* Records from a data collection:
----------

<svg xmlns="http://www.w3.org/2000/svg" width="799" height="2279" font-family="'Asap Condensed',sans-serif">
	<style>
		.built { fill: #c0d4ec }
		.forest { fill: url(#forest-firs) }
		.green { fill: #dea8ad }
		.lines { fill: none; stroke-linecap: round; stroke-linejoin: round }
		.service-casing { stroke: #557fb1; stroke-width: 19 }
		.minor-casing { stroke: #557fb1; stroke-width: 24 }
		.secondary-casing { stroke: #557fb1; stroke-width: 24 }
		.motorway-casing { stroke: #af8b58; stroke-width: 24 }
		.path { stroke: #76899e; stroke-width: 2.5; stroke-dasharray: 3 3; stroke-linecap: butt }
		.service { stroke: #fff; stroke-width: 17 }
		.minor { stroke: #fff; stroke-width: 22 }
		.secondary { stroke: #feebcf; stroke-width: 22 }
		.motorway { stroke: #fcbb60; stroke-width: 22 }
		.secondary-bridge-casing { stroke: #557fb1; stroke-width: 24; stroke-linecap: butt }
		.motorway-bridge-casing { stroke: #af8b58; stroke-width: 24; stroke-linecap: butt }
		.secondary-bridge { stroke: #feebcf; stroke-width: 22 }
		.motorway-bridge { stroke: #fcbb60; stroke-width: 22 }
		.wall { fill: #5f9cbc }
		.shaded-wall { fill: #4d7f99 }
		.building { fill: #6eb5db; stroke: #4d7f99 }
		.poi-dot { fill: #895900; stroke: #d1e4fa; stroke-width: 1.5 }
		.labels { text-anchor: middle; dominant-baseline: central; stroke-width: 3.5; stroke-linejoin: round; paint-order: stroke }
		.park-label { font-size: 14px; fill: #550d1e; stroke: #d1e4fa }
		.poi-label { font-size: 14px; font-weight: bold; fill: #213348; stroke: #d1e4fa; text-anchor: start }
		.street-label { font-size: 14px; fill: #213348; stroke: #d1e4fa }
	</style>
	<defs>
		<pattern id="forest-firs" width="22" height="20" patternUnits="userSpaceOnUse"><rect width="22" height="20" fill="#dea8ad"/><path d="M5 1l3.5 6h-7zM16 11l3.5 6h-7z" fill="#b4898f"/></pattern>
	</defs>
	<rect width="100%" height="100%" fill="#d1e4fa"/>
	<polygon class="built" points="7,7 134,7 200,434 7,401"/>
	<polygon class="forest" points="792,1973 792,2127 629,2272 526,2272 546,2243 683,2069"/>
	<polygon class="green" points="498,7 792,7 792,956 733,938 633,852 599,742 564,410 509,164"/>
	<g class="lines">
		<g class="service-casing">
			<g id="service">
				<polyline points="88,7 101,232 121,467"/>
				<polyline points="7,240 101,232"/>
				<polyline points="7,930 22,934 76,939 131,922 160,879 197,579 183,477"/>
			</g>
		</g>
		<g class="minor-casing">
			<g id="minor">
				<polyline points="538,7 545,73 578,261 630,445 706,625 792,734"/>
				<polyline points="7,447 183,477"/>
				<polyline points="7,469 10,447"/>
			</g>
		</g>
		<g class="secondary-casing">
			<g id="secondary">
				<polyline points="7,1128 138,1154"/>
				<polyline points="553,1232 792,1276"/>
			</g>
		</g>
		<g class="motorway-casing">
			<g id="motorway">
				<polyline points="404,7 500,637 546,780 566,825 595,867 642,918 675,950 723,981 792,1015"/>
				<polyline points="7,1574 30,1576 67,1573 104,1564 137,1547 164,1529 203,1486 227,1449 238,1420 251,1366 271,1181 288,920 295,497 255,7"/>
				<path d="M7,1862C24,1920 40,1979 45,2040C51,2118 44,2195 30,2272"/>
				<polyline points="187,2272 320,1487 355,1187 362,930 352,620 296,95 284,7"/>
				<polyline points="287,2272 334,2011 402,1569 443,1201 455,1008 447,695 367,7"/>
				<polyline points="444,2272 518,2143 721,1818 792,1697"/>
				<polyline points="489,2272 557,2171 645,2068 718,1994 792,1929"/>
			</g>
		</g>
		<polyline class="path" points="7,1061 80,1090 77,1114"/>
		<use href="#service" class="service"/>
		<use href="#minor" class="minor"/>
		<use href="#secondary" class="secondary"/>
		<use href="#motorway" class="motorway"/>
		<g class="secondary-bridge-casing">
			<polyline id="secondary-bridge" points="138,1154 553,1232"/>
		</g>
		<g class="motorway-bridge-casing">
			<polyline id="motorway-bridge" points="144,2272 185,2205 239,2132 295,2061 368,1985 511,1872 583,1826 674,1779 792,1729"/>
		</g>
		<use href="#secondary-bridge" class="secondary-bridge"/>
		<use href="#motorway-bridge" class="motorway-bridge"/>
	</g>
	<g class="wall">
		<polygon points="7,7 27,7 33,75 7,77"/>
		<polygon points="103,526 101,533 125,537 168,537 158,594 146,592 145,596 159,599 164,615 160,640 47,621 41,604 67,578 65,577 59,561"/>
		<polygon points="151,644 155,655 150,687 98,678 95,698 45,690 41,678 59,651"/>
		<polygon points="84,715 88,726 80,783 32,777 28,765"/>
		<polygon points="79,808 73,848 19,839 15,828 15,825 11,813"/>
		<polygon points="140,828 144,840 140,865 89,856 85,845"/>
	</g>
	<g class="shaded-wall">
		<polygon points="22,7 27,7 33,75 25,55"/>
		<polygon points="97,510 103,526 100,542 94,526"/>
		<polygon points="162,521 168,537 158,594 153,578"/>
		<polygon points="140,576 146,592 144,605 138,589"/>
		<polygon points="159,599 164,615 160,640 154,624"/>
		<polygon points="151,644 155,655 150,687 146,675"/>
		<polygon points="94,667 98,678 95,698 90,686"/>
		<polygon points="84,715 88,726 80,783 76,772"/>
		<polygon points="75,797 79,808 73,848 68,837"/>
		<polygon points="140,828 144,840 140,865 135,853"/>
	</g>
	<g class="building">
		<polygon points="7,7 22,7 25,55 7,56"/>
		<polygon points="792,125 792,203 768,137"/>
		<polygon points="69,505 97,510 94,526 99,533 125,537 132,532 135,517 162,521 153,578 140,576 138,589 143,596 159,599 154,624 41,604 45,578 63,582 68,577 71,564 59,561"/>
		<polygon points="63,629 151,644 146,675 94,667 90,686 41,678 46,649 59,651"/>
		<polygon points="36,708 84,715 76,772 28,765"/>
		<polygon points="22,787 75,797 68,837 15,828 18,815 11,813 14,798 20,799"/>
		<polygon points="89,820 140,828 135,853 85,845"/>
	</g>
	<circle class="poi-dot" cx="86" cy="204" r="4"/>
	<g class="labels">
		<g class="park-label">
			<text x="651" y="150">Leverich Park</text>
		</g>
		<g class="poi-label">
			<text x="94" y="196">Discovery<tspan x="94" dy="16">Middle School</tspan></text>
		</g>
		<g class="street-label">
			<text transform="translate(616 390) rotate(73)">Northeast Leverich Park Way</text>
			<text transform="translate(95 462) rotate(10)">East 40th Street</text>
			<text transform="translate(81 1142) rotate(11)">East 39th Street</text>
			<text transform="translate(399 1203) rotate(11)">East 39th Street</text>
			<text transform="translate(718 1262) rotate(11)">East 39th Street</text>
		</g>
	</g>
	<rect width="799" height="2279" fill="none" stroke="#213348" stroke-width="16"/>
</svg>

----------

* Assigned task: Print every entry exactly.

* Task output:
<svg xmlns="http://www.w3.org/2000/svg" width="799" height="2279" font-family="'Asap Condensed',sans-serif">
	<style>
		.built { fill: #c0d4ec }
		.forest { fill: url(#forest-firs) }
		.green { fill: #dea8ad }
		.lines { fill: none; stroke-linecap: round; stroke-linejoin: round }
		.service-casing { stroke: #557fb1; stroke-width: 19 }
		.minor-casing { stroke: #557fb1; stroke-width: 24 }
		.secondary-casing { stroke: #557fb1; stroke-width: 24 }
		.motorway-casing { stroke: #af8b58; stroke-width: 24 }
		.path { stroke: #76899e; stroke-width: 2.5; stroke-dasharray: 3 3; stroke-linecap: butt }
		.service { stroke: #fff; stroke-width: 17 }
		.minor { stroke: #fff; stroke-width: 22 }
		.secondary { stroke: #feebcf; stroke-width: 22 }
		.motorway { stroke: #fcbb60; stroke-width: 22 }
		.secondary-bridge-casing { stroke: #557fb1; stroke-width: 24; stroke-linecap: butt }
		.motorway-bridge-casing { stroke: #af8b58; stroke-width: 24; stroke-linecap: butt }
		.secondary-bridge { stroke: #feebcf; stroke-width: 22 }
		.motorway-bridge { stroke: #fcbb60; stroke-width: 22 }
		.wall { fill: #5f9cbc }
		.shaded-wall { fill: #4d7f99 }
		.building { fill: #6eb5db; stroke: #4d7f99 }
		.poi-dot { fill: #895900; stroke: #d1e4fa; stroke-width: 1.5 }
		.labels { text-anchor: middle; dominant-baseline: central; stroke-width: 3.5; stroke-linejoin: round; paint-order: stroke }
		.park-label { font-size: 14px; fill: #550d1e; stroke: #d1e4fa }
		.poi-label { font-size: 14px; font-weight: bold; fill: #213348; stroke: #d1e4fa; text-anchor: start }
		.street-label { font-size: 14px; fill: #213348; stroke: #d1e4fa }
	</style>
	<defs>
		<pattern id="forest-firs" width="22" height="20" patternUnits="userSpaceOnUse"><rect width="22" height="20" fill="#dea8ad"/><path d="M5 1l3.5 6h-7zM16 11l3.5 6h-7z" fill="#b4898f"/></pattern>
	</defs>
	<rect width="100%" height="100%" fill="#d1e4fa"/>
	<polygon class="built" points="7,7 134,7 200,434 7,401"/>
	<polygon class="forest" points="792,1973 792,2127 629,2272 526,2272 546,2243 683,2069"/>
	<polygon class="green" points="498,7 792,7 792,956 733,938 633,852 599,742 564,410 509,164"/>
	<g class="lines">
		<g class="service-casing">
			<g id="service">
				<polyline points="88,7 101,232 121,467"/>
				<polyline points="7,240 101,232"/>
				<polyline points="7,930 22,934 76,939 131,922 160,879 197,579 183,477"/>
			</g>
		</g>
		<g class="minor-casing">
			<g id="minor">
				<polyline points="538,7 545,73 578,261 630,445 706,625 792,734"/>
				<polyline points="7,447 183,477"/>
				<polyline points="7,469 10,447"/>
			</g>
		</g>
		<g class="secondary-casing">
			<g id="secondary">
				<polyline points="7,1128 138,1154"/>
				<polyline points="553,1232 792,1276"/>
			</g>
		</g>
		<g class="motorway-casing">
			<g id="motorway">
				<polyline points="404,7 500,637 546,780 566,825 595,867 642,918 675,950 723,981 792,1015"/>
				<polyline points="7,1574 30,1576 67,1573 104,1564 137,1547 164,1529 203,1486 227,1449 238,1420 251,1366 271,1181 288,920 295,497 255,7"/>
				<path d="M7,1862C24,1920 40,1979 45,2040C51,2118 44,2195 30,2272"/>
				<polyline points="187,2272 320,1487 355,1187 362,930 352,620 296,95 284,7"/>
				<polyline points="287,2272 334,2011 402,1569 443,1201 455,1008 447,695 367,7"/>
				<polyline points="444,2272 518,2143 721,1818 792,1697"/>
				<polyline points="489,2272 557,2171 645,2068 718,1994 792,1929"/>
			</g>
		</g>
		<polyline class="path" points="7,1061 80,1090 77,1114"/>
		<use href="#service" class="service"/>
		<use href="#minor" class="minor"/>
		<use href="#secondary" class="secondary"/>
		<use href="#motorway" class="motorway"/>
		<g class="secondary-bridge-casing">
			<polyline id="secondary-bridge" points="138,1154 553,1232"/>
		</g>
		<g class="motorway-bridge-casing">
			<polyline id="motorway-bridge" points="144,2272 185,2205 239,2132 295,2061 368,1985 511,1872 583,1826 674,1779 792,1729"/>
		</g>
		<use href="#secondary-bridge" class="secondary-bridge"/>
		<use href="#motorway-bridge" class="motorway-bridge"/>
	</g>
	<g class="wall">
		<polygon points="7,7 27,7 33,75 7,77"/>
		<polygon points="103,526 101,533 125,537 168,537 158,594 146,592 145,596 159,599 164,615 160,640 47,621 41,604 67,578 65,577 59,561"/>
		<polygon points="151,644 155,655 150,687 98,678 95,698 45,690 41,678 59,651"/>
		<polygon points="84,715 88,726 80,783 32,777 28,765"/>
		<polygon points="79,808 73,848 19,839 15,828 15,825 11,813"/>
		<polygon points="140,828 144,840 140,865 89,856 85,845"/>
	</g>
	<g class="shaded-wall">
		<polygon points="22,7 27,7 33,75 25,55"/>
		<polygon points="97,510 103,526 100,542 94,526"/>
		<polygon points="162,521 168,537 158,594 153,578"/>
		<polygon points="140,576 146,592 144,605 138,589"/>
		<polygon points="159,599 164,615 160,640 154,624"/>
		<polygon points="151,644 155,655 150,687 146,675"/>
		<polygon points="94,667 98,678 95,698 90,686"/>
		<polygon points="84,715 88,726 80,783 76,772"/>
		<polygon points="75,797 79,808 73,848 68,837"/>
		<polygon points="140,828 144,840 140,865 135,853"/>
	</g>
	<g class="building">
		<polygon points="7,7 22,7 25,55 7,56"/>
		<polygon points="792,125 792,203 768,137"/>
		<polygon points="69,505 97,510 94,526 99,533 125,537 132,532 135,517 162,521 153,578 140,576 138,589 143,596 159,599 154,624 41,604 45,578 63,582 68,577 71,564 59,561"/>
		<polygon points="63,629 151,644 146,675 94,667 90,686 41,678 46,649 59,651"/>
		<polygon points="36,708 84,715 76,772 28,765"/>
		<polygon points="22,787 75,797 68,837 15,828 18,815 11,813 14,798 20,799"/>
		<polygon points="89,820 140,828 135,853 85,845"/>
	</g>
	<circle class="poi-dot" cx="86" cy="204" r="4"/>
	<g class="labels">
		<g class="park-label">
			<text x="651" y="150">Leverich Park</text>
		</g>
		<g class="poi-label">
			<text x="94" y="196">Discovery<tspan x="94" dy="16">Middle School</tspan></text>
		</g>
		<g class="street-label">
			<text transform="translate(616 390) rotate(73)">Northeast Leverich Park Way</text>
			<text transform="translate(95 462) rotate(10)">East 40th Street</text>
			<text transform="translate(81 1142) rotate(11)">East 39th Street</text>
			<text transform="translate(399 1203) rotate(11)">East 39th Street</text>
			<text transform="translate(718 1262) rotate(11)">East 39th Street</text>
		</g>
	</g>
	<rect width="799" height="2279" fill="none" stroke="#213348" stroke-width="16"/>
</svg>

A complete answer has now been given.